Oumarou Namata, Commander of the G5 Sahel joint force, also briefed the Council, providing a snapshot of the operational activities of his troops. Describing considerable progress registered by the “purely Sahel-owned” force since its establishment four years ago, he said many serious challenges remain — including rapidly escalating security threats and the joint force’s own including its own highly complex operational structure. Since January, in particular, the region has seen a rise in extremely violent incidents and a worsening of intercommunal violence, which is too often exploited by armed groups.

He nevertheless outlined significant progress achieved by the joint force in recent months, which includes efforts to harmonize its future operations with the efforts of national armies, MINUSMA and other partners. It has neutralized hundreds of terrorists and disorganized the logistical capacity of many regional armed groups, capturing and arresting 79 people in the last year alone. He also cited the development of a robust posture and format; increased effectiveness and better harmonization of operations; implementation of a standing operational procedure on internal investigations; and increased ownership of the force’s activities.

Additionally, he said, the joint force is working to harmonize its Human Rights Compliance Framework with those of its European partners. “Progress is being made, yes, slowly […] in improving [the force’s] activities,” he said, calling for additional resources and more streamlining of international support. Other major operational challenges relate to questions of long-term financing. While significant support has been pledged by international partners, the actual rate of fulfilment has been slow. In that regard, he called for the establishment of a United Nations support office to provide the joint force with logistical, operational, practical and strategic support, to be funded by both voluntary and assessed contributions from Member States.

Mohamed Fathi Ahmed Edrees (Egypt), briefing the Council in his capacity as Chair of the Peacebuilding Commission, recalled that the latter met in April to discuss peace and development trends in the Sahel region. It called for greater coordination among security, development and humanitarian actors, aimed at ensuring effective programming and resource mobilization, including through the development and use of a shared information-management system.

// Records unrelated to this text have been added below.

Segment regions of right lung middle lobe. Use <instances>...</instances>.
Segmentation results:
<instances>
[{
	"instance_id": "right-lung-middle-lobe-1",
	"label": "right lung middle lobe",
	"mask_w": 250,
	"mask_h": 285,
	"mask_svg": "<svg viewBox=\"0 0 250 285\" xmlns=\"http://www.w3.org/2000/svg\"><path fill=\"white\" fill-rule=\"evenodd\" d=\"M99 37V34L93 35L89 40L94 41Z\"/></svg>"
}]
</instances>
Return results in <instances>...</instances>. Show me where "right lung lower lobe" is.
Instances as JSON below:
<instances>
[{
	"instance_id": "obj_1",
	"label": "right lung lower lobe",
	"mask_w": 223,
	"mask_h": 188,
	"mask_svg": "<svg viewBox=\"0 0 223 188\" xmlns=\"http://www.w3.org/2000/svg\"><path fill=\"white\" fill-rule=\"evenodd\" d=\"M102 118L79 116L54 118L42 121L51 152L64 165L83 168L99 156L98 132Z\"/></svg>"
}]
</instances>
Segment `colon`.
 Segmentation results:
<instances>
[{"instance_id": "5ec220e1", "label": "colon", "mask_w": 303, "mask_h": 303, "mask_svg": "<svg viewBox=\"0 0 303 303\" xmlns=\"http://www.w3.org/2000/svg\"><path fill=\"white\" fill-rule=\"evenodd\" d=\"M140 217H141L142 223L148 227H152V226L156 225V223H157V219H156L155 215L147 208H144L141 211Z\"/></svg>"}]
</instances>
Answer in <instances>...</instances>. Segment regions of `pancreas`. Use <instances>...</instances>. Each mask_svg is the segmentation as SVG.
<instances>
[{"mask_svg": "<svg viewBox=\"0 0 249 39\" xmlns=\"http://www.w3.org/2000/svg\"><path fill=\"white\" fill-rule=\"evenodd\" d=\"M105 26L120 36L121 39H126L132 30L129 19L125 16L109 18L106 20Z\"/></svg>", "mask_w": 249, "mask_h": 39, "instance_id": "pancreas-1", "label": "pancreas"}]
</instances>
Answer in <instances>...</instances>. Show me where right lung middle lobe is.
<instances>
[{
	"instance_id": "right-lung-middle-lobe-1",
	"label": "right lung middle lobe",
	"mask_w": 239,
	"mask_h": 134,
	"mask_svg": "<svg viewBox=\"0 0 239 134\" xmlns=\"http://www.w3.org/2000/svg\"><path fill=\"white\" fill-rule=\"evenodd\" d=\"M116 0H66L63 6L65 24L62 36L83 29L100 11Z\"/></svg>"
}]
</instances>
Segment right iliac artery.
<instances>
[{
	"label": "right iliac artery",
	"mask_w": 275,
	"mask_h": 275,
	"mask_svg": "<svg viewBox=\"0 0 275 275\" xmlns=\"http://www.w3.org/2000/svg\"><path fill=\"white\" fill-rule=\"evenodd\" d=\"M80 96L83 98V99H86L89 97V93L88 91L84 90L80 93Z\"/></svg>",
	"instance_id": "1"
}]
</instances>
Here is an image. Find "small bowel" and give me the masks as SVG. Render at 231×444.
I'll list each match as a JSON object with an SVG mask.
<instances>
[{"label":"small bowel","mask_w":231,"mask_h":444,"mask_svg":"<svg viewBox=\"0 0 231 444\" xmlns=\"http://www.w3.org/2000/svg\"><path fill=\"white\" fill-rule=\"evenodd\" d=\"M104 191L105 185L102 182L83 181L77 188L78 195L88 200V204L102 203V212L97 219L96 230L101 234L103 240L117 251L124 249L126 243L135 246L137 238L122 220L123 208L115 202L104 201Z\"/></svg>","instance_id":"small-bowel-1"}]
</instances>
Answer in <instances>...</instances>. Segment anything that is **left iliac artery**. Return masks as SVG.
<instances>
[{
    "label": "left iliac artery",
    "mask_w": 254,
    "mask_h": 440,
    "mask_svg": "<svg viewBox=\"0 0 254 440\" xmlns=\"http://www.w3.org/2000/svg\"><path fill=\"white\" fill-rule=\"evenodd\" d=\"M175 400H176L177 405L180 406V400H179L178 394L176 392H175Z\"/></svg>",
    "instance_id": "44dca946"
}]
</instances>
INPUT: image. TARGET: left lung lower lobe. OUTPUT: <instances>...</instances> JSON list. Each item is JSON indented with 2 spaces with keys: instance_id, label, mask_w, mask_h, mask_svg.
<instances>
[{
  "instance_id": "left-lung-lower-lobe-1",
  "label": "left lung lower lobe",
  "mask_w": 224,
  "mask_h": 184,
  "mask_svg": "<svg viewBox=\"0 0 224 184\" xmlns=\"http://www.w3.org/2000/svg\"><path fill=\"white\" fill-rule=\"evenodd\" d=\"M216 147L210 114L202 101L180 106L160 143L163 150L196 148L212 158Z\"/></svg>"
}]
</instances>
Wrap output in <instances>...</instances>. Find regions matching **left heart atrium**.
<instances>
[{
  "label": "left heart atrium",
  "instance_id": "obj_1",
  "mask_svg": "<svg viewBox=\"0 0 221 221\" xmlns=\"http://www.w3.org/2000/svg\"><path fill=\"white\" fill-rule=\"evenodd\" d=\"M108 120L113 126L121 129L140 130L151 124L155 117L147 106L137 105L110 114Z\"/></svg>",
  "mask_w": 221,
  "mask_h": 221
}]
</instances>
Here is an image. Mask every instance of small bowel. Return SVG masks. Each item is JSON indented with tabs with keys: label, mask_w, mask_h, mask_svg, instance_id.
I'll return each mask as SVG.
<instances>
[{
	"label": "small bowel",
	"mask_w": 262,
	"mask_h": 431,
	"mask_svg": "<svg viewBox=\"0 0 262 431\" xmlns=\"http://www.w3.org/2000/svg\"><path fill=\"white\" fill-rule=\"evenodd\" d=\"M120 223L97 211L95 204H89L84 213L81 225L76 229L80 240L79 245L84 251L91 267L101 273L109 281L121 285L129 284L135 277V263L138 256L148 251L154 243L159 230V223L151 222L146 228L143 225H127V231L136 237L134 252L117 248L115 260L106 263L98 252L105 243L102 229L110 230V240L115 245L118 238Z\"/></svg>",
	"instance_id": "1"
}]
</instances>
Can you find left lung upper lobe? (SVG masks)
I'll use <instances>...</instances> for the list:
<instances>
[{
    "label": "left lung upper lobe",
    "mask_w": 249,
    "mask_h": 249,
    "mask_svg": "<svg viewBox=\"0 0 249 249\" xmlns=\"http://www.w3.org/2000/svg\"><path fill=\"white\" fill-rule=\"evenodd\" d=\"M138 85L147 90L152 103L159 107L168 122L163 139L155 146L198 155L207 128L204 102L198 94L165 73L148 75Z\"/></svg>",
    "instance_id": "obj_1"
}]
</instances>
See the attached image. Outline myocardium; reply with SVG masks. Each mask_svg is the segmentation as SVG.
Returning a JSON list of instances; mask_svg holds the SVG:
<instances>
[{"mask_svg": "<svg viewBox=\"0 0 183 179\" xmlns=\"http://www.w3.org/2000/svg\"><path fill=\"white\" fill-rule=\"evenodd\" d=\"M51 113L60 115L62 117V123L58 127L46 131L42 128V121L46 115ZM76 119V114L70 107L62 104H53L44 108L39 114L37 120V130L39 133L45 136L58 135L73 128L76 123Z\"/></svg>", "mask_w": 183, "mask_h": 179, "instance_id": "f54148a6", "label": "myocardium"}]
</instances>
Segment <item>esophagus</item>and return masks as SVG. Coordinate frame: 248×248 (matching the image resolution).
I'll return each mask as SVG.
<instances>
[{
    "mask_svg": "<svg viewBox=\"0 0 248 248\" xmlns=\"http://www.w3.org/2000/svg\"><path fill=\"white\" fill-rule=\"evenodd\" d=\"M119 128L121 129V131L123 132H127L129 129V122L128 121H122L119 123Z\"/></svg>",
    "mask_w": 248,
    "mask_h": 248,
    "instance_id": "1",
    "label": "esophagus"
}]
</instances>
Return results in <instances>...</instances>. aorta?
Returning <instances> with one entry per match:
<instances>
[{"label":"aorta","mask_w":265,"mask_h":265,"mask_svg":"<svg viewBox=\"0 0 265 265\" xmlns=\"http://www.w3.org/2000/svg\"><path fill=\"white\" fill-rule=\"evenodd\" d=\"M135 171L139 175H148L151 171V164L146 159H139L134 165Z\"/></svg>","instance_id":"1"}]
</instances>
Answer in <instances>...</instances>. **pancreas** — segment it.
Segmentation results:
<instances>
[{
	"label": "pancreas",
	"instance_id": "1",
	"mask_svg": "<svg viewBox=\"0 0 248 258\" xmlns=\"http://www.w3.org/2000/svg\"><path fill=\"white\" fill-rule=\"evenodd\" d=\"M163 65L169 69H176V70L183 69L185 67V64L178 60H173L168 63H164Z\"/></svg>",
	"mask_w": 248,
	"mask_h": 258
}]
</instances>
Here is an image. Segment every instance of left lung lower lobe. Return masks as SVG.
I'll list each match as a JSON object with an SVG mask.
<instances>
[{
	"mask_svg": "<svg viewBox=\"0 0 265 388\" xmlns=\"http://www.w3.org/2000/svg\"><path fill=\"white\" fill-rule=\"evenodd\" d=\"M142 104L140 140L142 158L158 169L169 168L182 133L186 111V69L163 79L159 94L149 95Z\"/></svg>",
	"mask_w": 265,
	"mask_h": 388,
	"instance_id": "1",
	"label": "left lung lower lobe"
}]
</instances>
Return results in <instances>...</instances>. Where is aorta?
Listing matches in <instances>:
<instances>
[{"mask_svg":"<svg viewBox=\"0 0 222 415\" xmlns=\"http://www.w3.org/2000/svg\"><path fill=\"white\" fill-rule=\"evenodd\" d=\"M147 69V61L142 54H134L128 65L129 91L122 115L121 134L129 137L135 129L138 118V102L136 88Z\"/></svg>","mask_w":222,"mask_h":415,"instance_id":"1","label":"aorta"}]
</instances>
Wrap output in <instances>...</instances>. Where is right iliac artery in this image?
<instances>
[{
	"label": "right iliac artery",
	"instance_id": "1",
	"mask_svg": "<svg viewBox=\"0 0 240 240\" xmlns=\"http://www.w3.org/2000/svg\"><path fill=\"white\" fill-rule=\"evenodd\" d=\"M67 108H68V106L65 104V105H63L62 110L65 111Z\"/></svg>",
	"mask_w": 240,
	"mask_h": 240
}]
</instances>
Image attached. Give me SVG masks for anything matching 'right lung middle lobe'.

He pointed out that the Commission has been supporting peacebuilding efforts in Burkina Faso — at the request and under the leadership of the Government — mobilizing over $400 million from Commission members to support the country’s peacebuilding priorities in 2020 alone.

Encouraging the United Nations and its partners to build on that approach in other Sahel countries, he went on to support the call — made during a summit in N’Djamena, Chad, on 16 February — for a “civilian surge” that would complement military efforts and increase development, humanitarian and good governance initiatives across the region. He also called for additional measures to empower women and youth to undertake leadership roles in peacebuilding and strengthen their role in governance structures, as well as for more structural investment in response to environmental degradation and climate change. In addition, he voiced support for the leadership of regional actors and organizations in confronting and countering terrorists and other organized criminal groups in the Sahel region.

As Council members took the floor, many expressed strong support for the work of the G5 Sahel joint force and condemned the spiking terrorist attacks across the region. While many highlighted the support their countries have provided, they diverged on the question of using United Nations assessed contributions to fund the joint force, with some describing bilateral support as a more appropriate channel. Still others called upon the countries leading the force to accelerate their implementation of human rights standards and due diligence policies, which they said are even more crucial amid the rapidly escalating violence.